PROBLEM DETAILS | Of all the entries below, only the lines from the one with "left elbow: (91, 152)" up to and including the one with "nose: (13, 213)" are to be duplicated exactly.
# # # # # # #
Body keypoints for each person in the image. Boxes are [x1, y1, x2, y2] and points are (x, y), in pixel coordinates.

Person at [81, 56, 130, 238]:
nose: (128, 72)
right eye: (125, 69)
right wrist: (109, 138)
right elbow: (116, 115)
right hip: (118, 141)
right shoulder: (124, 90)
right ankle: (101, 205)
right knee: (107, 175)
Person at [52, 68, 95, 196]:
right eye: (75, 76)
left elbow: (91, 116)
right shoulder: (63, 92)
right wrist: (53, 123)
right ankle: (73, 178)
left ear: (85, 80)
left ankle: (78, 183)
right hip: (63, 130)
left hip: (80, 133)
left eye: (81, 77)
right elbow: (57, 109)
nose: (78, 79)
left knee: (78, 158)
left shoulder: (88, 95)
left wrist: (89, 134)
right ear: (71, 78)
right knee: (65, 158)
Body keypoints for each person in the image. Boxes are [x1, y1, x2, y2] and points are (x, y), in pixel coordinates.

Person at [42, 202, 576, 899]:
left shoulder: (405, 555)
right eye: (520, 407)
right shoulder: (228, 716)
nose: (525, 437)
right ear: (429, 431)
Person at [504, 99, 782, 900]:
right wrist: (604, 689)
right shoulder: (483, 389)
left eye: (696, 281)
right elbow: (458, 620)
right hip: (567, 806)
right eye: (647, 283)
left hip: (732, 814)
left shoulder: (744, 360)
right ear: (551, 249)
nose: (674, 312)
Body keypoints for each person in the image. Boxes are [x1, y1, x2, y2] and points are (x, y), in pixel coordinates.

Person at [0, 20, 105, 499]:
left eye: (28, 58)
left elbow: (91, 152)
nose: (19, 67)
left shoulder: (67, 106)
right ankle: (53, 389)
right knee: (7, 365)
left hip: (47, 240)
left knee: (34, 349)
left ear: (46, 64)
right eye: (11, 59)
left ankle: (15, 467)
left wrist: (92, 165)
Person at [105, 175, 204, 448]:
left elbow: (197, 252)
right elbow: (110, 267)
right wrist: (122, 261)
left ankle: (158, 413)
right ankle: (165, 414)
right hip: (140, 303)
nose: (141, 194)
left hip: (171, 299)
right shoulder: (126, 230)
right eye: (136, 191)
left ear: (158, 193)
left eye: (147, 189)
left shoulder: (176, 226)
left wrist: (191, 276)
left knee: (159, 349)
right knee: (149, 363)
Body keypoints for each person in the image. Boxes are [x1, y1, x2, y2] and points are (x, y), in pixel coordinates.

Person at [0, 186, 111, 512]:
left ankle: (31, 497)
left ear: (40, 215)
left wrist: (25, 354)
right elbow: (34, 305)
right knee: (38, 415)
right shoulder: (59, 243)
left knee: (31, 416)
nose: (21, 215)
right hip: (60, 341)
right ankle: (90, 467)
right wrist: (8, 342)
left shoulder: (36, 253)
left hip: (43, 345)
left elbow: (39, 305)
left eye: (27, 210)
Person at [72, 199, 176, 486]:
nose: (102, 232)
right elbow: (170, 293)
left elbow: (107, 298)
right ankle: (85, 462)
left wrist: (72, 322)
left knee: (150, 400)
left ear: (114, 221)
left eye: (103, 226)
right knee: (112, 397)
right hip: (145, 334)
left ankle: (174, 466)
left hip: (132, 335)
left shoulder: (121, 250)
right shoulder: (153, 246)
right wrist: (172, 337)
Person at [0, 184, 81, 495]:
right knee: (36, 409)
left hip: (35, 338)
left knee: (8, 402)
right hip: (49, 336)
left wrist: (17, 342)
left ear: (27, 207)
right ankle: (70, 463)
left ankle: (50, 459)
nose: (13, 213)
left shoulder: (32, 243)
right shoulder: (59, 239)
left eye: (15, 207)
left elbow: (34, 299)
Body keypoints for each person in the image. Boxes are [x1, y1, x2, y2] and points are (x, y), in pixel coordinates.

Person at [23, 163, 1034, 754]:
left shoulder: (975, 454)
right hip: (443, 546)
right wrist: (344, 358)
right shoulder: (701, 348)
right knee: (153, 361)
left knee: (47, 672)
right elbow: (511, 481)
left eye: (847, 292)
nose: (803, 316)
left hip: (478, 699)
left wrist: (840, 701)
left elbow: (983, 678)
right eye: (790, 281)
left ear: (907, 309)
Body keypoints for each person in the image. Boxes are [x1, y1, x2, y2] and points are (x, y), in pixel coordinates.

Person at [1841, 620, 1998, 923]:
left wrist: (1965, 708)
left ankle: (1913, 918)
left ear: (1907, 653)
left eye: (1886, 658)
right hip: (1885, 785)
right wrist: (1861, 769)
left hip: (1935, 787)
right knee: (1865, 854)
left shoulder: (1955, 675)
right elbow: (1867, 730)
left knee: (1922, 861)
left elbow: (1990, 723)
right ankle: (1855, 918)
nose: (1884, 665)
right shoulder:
# # # # # # #
WRITTEN ANSWER |
left elbow: (91, 152)
nose: (19, 67)
left shoulder: (67, 106)
right ankle: (53, 389)
right knee: (7, 365)
left hip: (47, 240)
left knee: (34, 349)
left ear: (46, 64)
right eye: (11, 59)
left ankle: (15, 467)
left wrist: (92, 165)
Person at [105, 175, 204, 448]:
left elbow: (197, 252)
right elbow: (110, 267)
right wrist: (122, 261)
left ankle: (158, 413)
right ankle: (165, 414)
right hip: (140, 303)
nose: (141, 194)
left hip: (171, 299)
right shoulder: (126, 230)
right eye: (136, 191)
left ear: (158, 193)
left eye: (147, 189)
left shoulder: (176, 226)
left wrist: (191, 276)
left knee: (159, 349)
right knee: (149, 363)
Body keypoints for each person in the image. Boxes are [x1, y1, x2, y2] and points are (x, y), in pixel coordinates.

Person at [0, 186, 111, 512]:
left ankle: (31, 497)
left ear: (40, 215)
left wrist: (25, 354)
right elbow: (34, 305)
right knee: (38, 415)
right shoulder: (59, 243)
left knee: (31, 416)
nose: (21, 215)
right hip: (60, 341)
right ankle: (90, 467)
right wrist: (8, 342)
left shoulder: (36, 253)
left hip: (43, 345)
left elbow: (39, 305)
left eye: (27, 210)
Person at [72, 199, 176, 486]:
nose: (102, 232)
right elbow: (170, 293)
left elbow: (107, 298)
right ankle: (85, 462)
left wrist: (72, 322)
left knee: (150, 400)
left ear: (114, 221)
left eye: (103, 226)
right knee: (112, 397)
right hip: (145, 334)
left ankle: (174, 466)
left hip: (132, 335)
left shoulder: (121, 250)
right shoulder: (153, 246)
right wrist: (172, 337)
Person at [0, 184, 81, 495]:
right knee: (36, 409)
left hip: (35, 338)
left knee: (8, 402)
right hip: (49, 336)
left wrist: (17, 342)
left ear: (27, 207)
right ankle: (70, 463)
left ankle: (50, 459)
nose: (13, 213)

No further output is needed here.